Have you ever really looked at the junk mail that comes to your residence? Most people don’t; it is junk, after all. But there’s a unifying thread for single-family homeowners – and if your brokerage, agency or bank is part of it, you’re losing business because of it.

A little background: A member of Banker & Tradesman’s editorial board bought a house in the suburbs in 2012 with an FHA loan and carries PMI. The state’s gangbuster housing market has improved her equity so greatly that, less than four years later, she is eligible to refinance. Pitches from potential refi partners have come every week – sometimes every day – for more than a year.

But the vast majority of them are immediately tossed into the recycling bin – because they are addressed solely to her husband. That alone is enough to earn a toss; adding salt to the wound, however, is the realization that the unaddressed spouse works for a real estate trade publication. Nevertheless, her name does not appear on 90 percent of the unsolicited real estate and financial correspondence sent to the house she co-owns.

Utility bills are addressed to the person who set up the account. But what about water bills, real estate taxes and census forms? To whom are those addressed? If you’re a married straight couple, chances are high those bills are addressed to the “man of the house.” From an admittedly small and anecdotal survey sample, unless a resident has specifically requested items be sent to the female party, towns and cities default to the man.

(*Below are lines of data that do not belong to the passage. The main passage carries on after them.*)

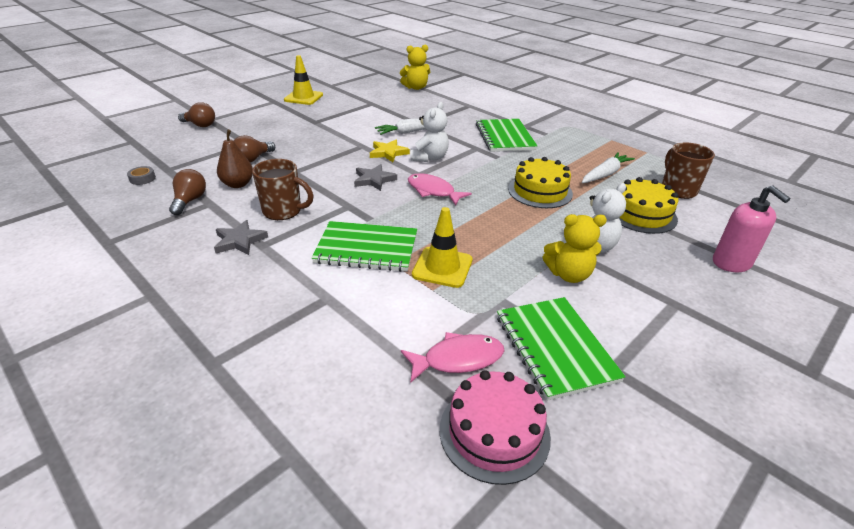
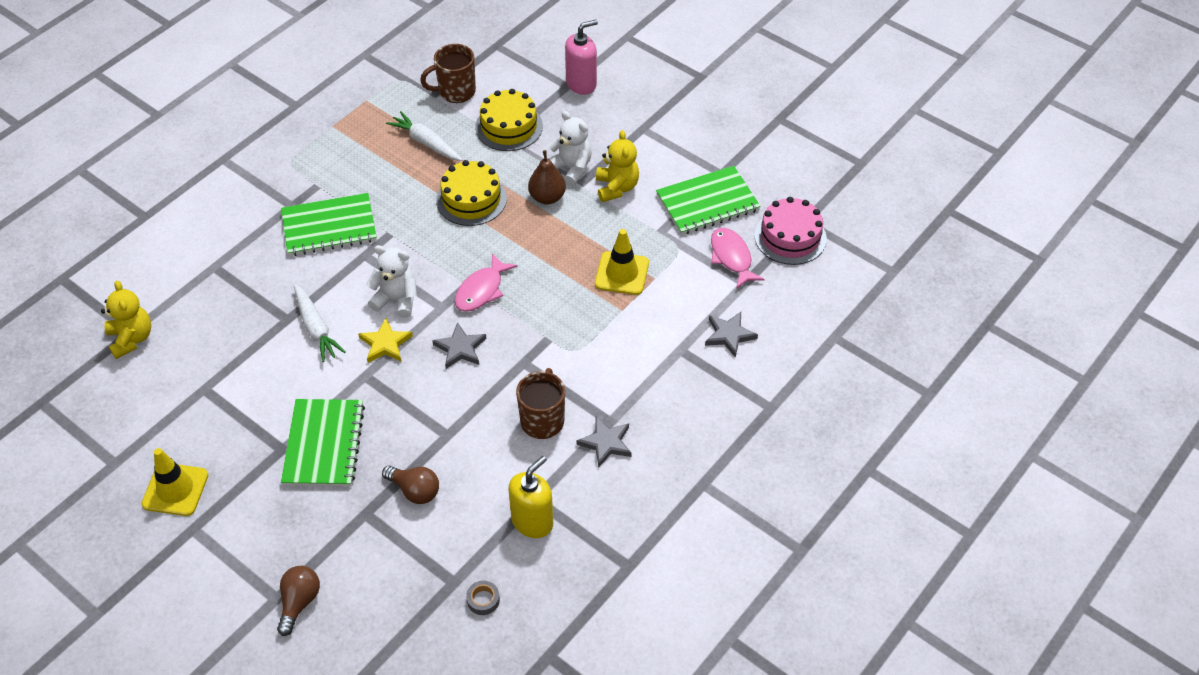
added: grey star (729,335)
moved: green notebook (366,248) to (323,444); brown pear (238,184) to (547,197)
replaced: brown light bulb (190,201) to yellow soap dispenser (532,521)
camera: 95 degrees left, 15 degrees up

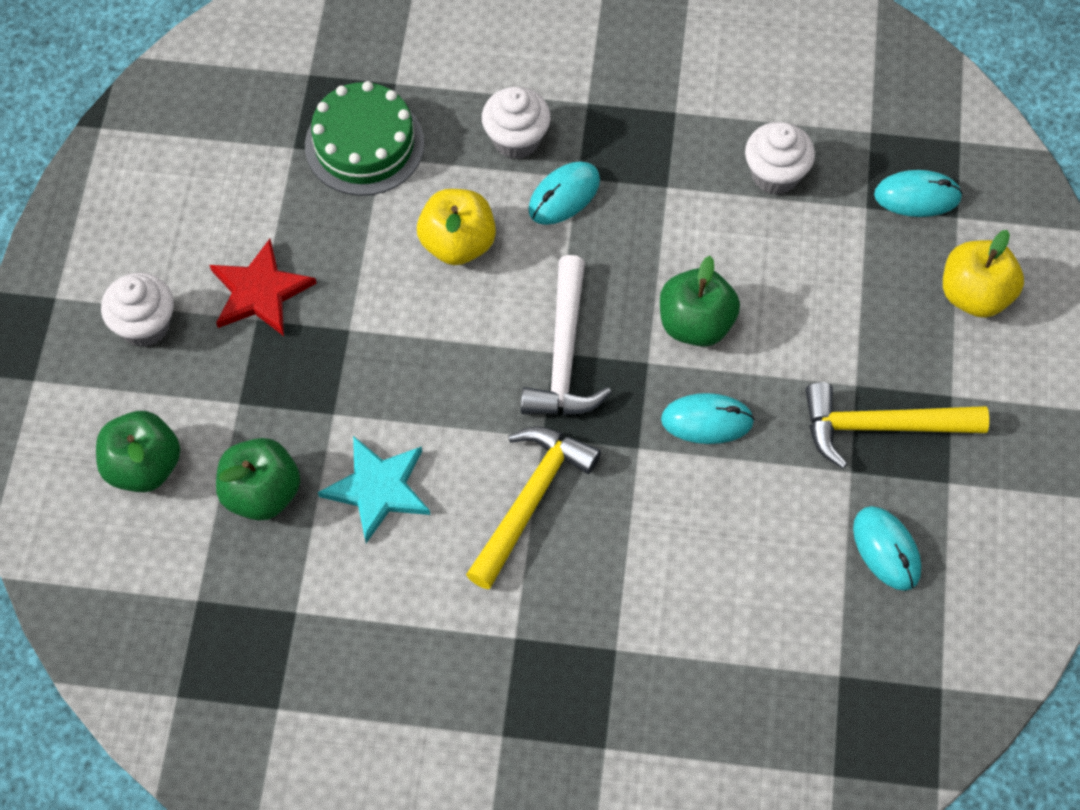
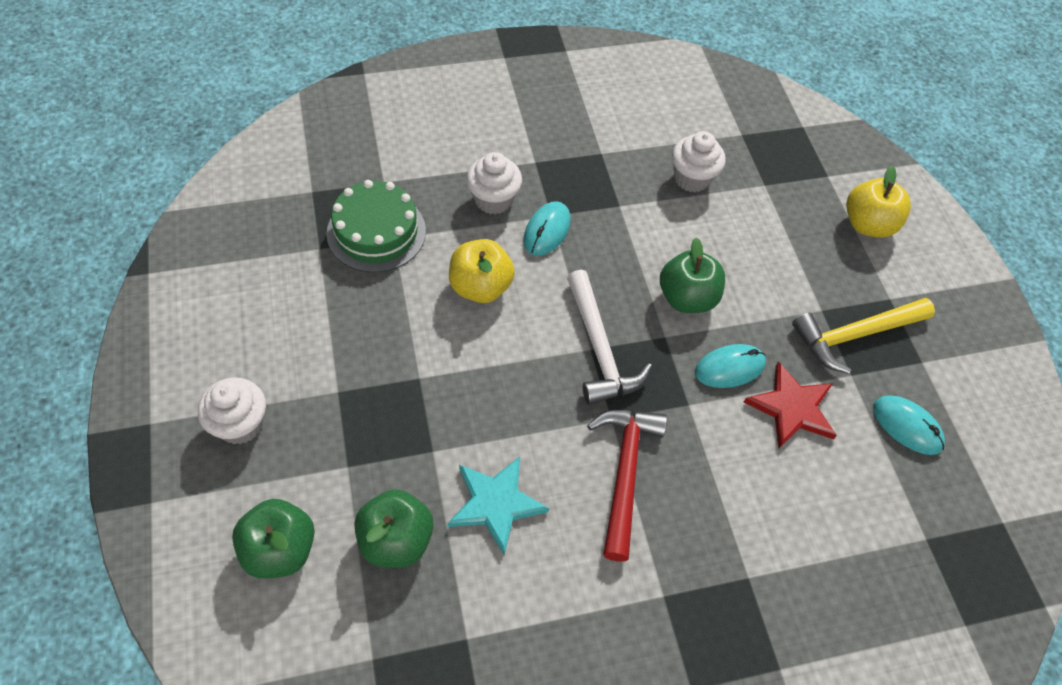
removed: turquoise mouse (917,196)
moved: red star (260,292) to (792,408)
recoloured: yellow hammer (530,500) to red hammer (624,473)
camera: 25 degrees left, 5 degrees down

The source of this is troubling. In most home transactions, the man’s name is listed first and the woman’s name second in the filed paperwork. Evidence of this can be found in the very pages of this newspaper – in the real estate records section, entries list the names of the buyers and sellers as they appear on the deeds. In some cases it’s two men; in some, it’s two women; when it’s a man and a woman, the man’s name almost always comes first.

Public records are used for much more than you might think. The Warren Group will sell you lists of people who took out FHA loans four years ago in a desirable suburb so you can market your refinance programs to them (or any other housing-related data you can think of). From those lists – which include the names of all parties – come pamphlets for lawn care services for new homeowners, offers to beat a competitor’s price per gallon for heating oil and pleas from Realtors to consider selling – all addressed to just one resident. All in the recycling bin.

Of course it’s cost-prohibitive to research each and every prospect – that’s why people buy lists. But it’s not cost-prohibitive to add a second name to the envelope. What you lose in ink costs, you may regain in revenue. Take a look at your mailings. In an effort to avoid alienating half of the state’s homeowners, make sure there are two names on those envelopes.